• _TASK REQUIREMENTS_:
Using the records that appear below, write out exactly the lines from the one with "Graphic_Jungle_Original: 17.97 -> 33.3" through the one with "Rose_Flamingo_Original: 17.82 -> 33.3", keeping both end lines.
*** Opening of DATA SUPPLIED ***
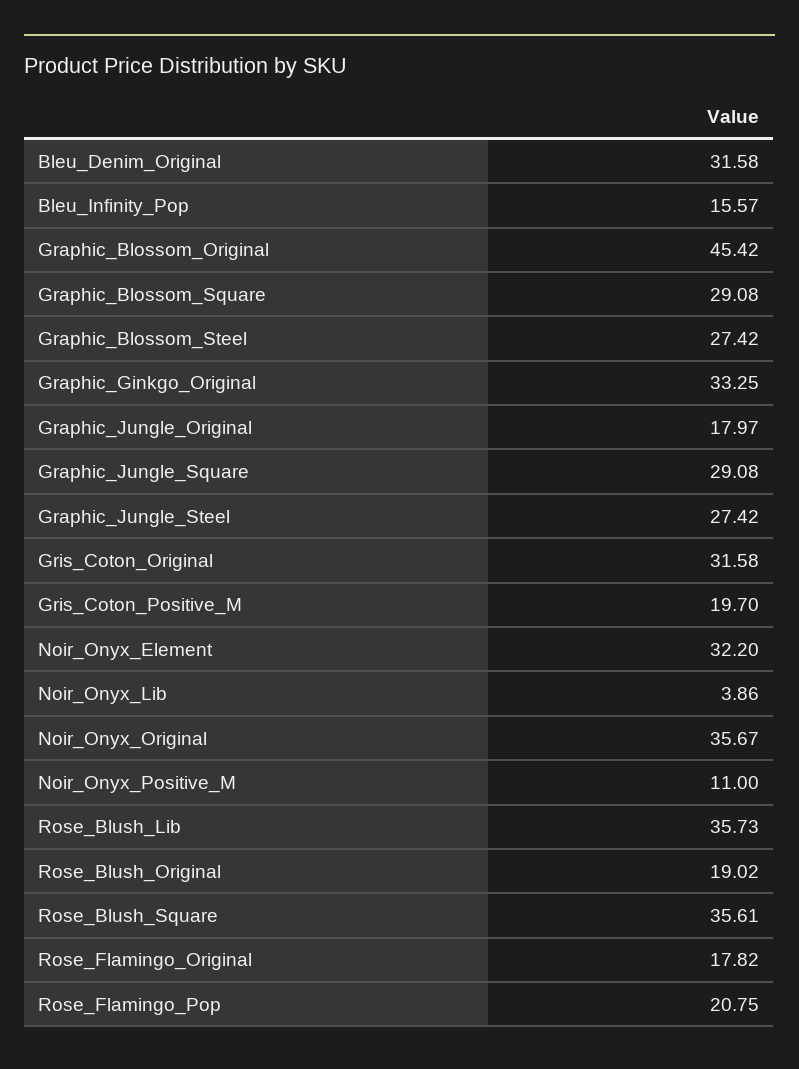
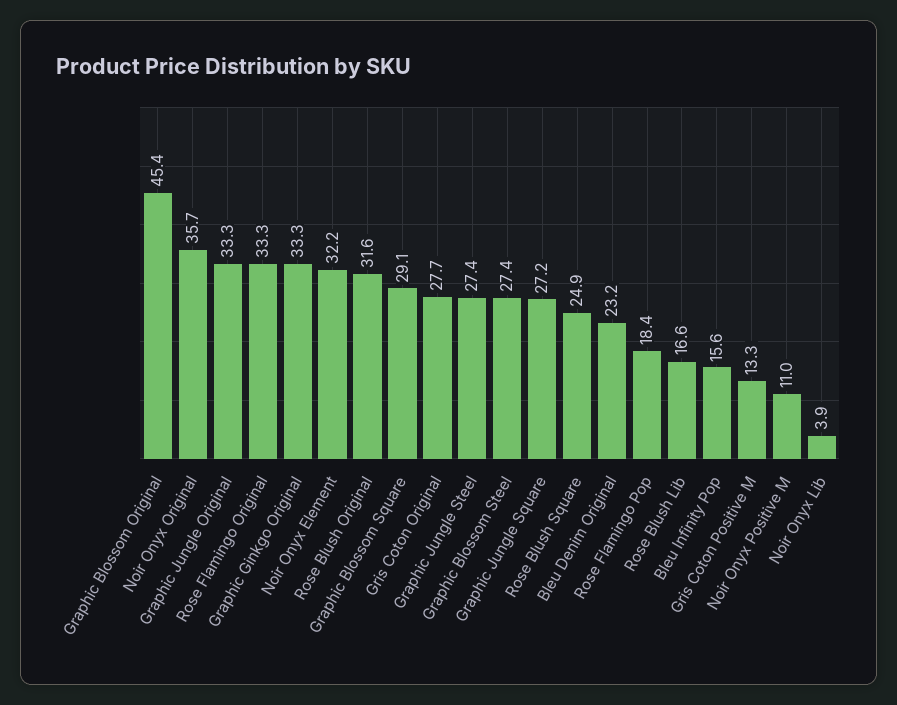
Bleu_Denim_Original: 31.58 -> 23.2
Graphic_Jungle_Original: 17.97 -> 33.3
Graphic_Jungle_Square: 29.08 -> 27.2
Gris_Coton_Original: 31.58 -> 27.7
Gris_Coton_Positive_M: 19.7 -> 13.3
Rose_Blush_Lib: 35.73 -> 16.6
Rose_Blush_Original: 19.02 -> 31.6
Rose_Blush_Square: 35.61 -> 24.9
Rose_Flamingo_Original: 17.82 -> 33.3
Rose_Flamingo_Pop: 20.75 -> 18.4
*** Close of DATA SUPPLIED ***
• _RESULT OF THE EXERCISE_:
Graphic_Jungle_Original: 17.97 -> 33.3
Graphic_Jungle_Square: 29.08 -> 27.2
Gris_Coton_Original: 31.58 -> 27.7
Gris_Coton_Positive_M: 19.7 -> 13.3
Rose_Blush_Lib: 35.73 -> 16.6
Rose_Blush_Original: 19.02 -> 31.6
Rose_Blush_Square: 35.61 -> 24.9
Rose_Flamingo_Original: 17.82 -> 33.3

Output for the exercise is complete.